Artwork
Untitled

Untitled is a drawing by Mark Lombardi. It dates from 1994 and is held in the collection of the Museum of Modern Art.
About this work
Overview
It belongs to a sustained body of work that visually maps relationships between individuals and institutions implicated in financial and political misconduct.
This drawing, created in 1994, is one of many by Mark Lombardi executed in ballpoint pen on standard notebook paper. It belongs to a sustained body of work that visually maps relationships between individuals and institutions implicated in financial and political misconduct. The piece is part of MoMA’s collection and exemplifies Lombardi’s method of transforming complex, often obscure data into legible, hand-drawn networks.
Subject & Meaning
The drawing diagrams connections among names, organizations, and dates, suggesting links to illicit financial flows or institutional collusion. While the specific event or scandal is not identified here, the structure mirrors Lombardi’s broader practice of exposing hidden power structures. The inclusion of dates implies temporal progression, reinforcing the idea of unfolding events rather than static relationships.
Technique & Style
Executed entirely in ballpoint pen, the work features a dense web of circles, arrows, and handwritten annotations. Circles vary in size and contain fragmented text, while lines intersect and overlap with minimal erasure, preserving the spontaneity of the process. The use of multiple pen colors adds subtle hierarchy, though the overall effect remains deliberately unpolished, rejecting formal presentation in favor of investigative immediacy.
History & Provenance
Created in 1994, two years before Lombardi’s death, this drawing was produced during the peak of his investigative drawing practice. It entered The Museum of Modern Art’s collection as part of a broader acquisition of his work, reflecting institutional recognition of his unique contribution to contemporary drawing. The piece was not exhibited publicly during his lifetime but gained attention posthumously.
Context
Lombardi’s work emerged in the 1990s amid growing public interest in corporate and political corruption, following scandals like the Savings and Loan crisis.

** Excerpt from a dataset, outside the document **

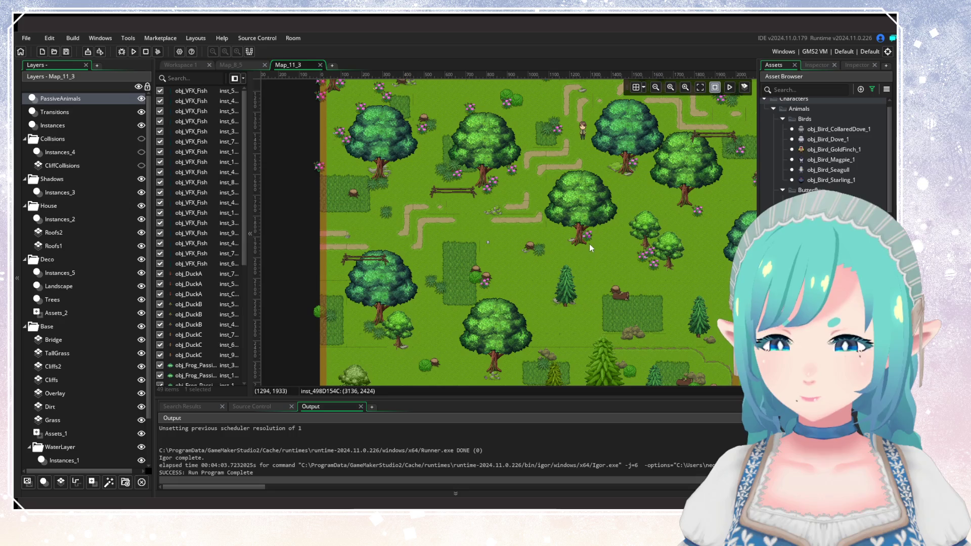
pyautogui.moveTo(622, 245); pyautogui.dragTo(496, 389)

His drawings responded to a media landscape saturated with fragmented, often inaccessible information. By translating news reports and public records into visual networks, he offered a counter-narrative to official accounts, prioritizing pattern over narrative.
Legacy
Lombardi’s drawings influenced later artists and designers working with data visualization, particularly those interested in the aesthetics of information and institutional critique. His hand-drawn approach, resisting digital clarity, emphasized the human effort behind uncovering hidden systems. Though his career was brief, his method remains a reference point for art that interrogates power through form.
Artist & collection
Artist
Mark Lombardi (March 23, 1951 – March 22, 2000) was an American neo-conceptual artist who specialized in drawings that document alleged financial and political frauds by power brokers, and in general "the uses and abuses of power".